"""

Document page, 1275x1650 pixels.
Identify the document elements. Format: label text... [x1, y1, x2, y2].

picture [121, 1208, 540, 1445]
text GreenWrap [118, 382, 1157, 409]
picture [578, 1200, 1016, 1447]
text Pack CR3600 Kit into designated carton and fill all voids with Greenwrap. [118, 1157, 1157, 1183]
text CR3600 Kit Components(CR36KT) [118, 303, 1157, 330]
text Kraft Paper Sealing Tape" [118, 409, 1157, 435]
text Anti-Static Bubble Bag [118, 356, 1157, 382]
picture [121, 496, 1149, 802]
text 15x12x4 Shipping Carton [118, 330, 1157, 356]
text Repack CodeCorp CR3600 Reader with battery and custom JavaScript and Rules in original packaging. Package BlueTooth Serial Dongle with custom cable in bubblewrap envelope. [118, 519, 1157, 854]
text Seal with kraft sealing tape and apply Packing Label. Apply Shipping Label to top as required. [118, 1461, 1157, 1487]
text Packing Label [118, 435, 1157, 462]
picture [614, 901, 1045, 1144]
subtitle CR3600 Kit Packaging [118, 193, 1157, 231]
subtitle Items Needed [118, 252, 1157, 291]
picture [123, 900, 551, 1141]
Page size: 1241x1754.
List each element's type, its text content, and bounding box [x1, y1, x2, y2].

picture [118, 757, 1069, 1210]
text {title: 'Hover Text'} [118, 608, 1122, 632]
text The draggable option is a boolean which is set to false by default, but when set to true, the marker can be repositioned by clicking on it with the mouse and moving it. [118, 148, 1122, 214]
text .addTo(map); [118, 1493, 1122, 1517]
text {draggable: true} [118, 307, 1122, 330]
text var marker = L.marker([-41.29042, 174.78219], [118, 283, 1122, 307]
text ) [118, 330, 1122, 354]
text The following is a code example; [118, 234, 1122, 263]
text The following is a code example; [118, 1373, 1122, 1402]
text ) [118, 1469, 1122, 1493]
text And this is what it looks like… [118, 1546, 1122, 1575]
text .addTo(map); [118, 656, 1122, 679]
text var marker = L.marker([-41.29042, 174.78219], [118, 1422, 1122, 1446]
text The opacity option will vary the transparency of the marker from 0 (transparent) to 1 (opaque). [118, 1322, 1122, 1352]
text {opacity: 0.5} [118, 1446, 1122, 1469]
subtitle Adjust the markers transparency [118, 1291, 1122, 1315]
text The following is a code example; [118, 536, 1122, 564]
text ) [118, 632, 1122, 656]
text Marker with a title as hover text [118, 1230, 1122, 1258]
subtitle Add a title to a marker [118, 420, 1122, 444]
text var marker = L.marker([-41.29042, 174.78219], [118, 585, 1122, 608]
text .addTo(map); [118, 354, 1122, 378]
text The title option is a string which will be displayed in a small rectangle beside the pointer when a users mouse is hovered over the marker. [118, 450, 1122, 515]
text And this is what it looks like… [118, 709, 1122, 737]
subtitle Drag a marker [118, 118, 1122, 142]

"""

• **Problem details**
Reproduce the whole listing above word for word, line by line.

• **Answer to the problem**
Document page, 1275x1650 pixels.
Identify the document elements. Format: label text... [x1, y1, x2, y2].

picture [121, 1208, 540, 1445]
text GreenWrap [118, 382, 1157, 409]
picture [578, 1200, 1016, 1447]
text Pack CR3600 Kit into designated carton and fill all voids with Greenwrap. [118, 1157, 1157, 1183]
text CR3600 Kit Components(CR36KT) [118, 303, 1157, 330]
text Kraft Paper Sealing Tape" [118, 409, 1157, 435]
text Anti-Static Bubble Bag [118, 356, 1157, 382]
picture [121, 496, 1149, 802]
text 15x12x4 Shipping Carton [118, 330, 1157, 356]
text Repack CodeCorp CR3600 Reader with battery and custom JavaScript and Rules in original packaging. Package BlueTooth Serial Dongle with custom cable in bubblewrap envelope. [118, 519, 1157, 854]
text Seal with kraft sealing tape and apply Packing Label. Apply Shipping Label to top as required. [118, 1461, 1157, 1487]
text Packing Label [118, 435, 1157, 462]
picture [614, 901, 1045, 1144]
subtitle CR3600 Kit Packaging [118, 193, 1157, 231]
subtitle Items Needed [118, 252, 1157, 291]
picture [123, 900, 551, 1141]
Page size: 1241x1754.
List each element's type, its text content, and bounding box [x1, y1, x2, y2].

picture [118, 757, 1069, 1210]
text {title: 'Hover Text'} [118, 608, 1122, 632]
text The draggable option is a boolean which is set to false by default, but when set to true, the marker can be repositioned by clicking on it with the mouse and moving it. [118, 148, 1122, 214]
text .addTo(map); [118, 1493, 1122, 1517]
text {draggable: true} [118, 307, 1122, 330]
text var marker = L.marker([-41.29042, 174.78219], [118, 283, 1122, 307]
text ) [118, 330, 1122, 354]
text The following is a code example; [118, 234, 1122, 263]
text The following is a code example; [118, 1373, 1122, 1402]
text ) [118, 1469, 1122, 1493]
text And this is what it looks like… [118, 1546, 1122, 1575]
text .addTo(map); [118, 656, 1122, 679]
text var marker = L.marker([-41.29042, 174.78219], [118, 1422, 1122, 1446]
text The opacity option will vary the transparency of the marker from 0 (transparent) to 1 (opaque). [118, 1322, 1122, 1352]
text {opacity: 0.5} [118, 1446, 1122, 1469]
subtitle Adjust the markers transparency [118, 1291, 1122, 1315]
text The following is a code example; [118, 536, 1122, 564]
text ) [118, 632, 1122, 656]
text Marker with a title as hover text [118, 1230, 1122, 1258]
subtitle Add a title to a marker [118, 420, 1122, 444]
text var marker = L.marker([-41.29042, 174.78219], [118, 585, 1122, 608]
text .addTo(map); [118, 354, 1122, 378]
text The title option is a string which will be displayed in a small rectangle beside the pointer when a users mouse is hovered over the marker. [118, 450, 1122, 515]
text And this is what it looks like… [118, 709, 1122, 737]
subtitle Drag a marker [118, 118, 1122, 142]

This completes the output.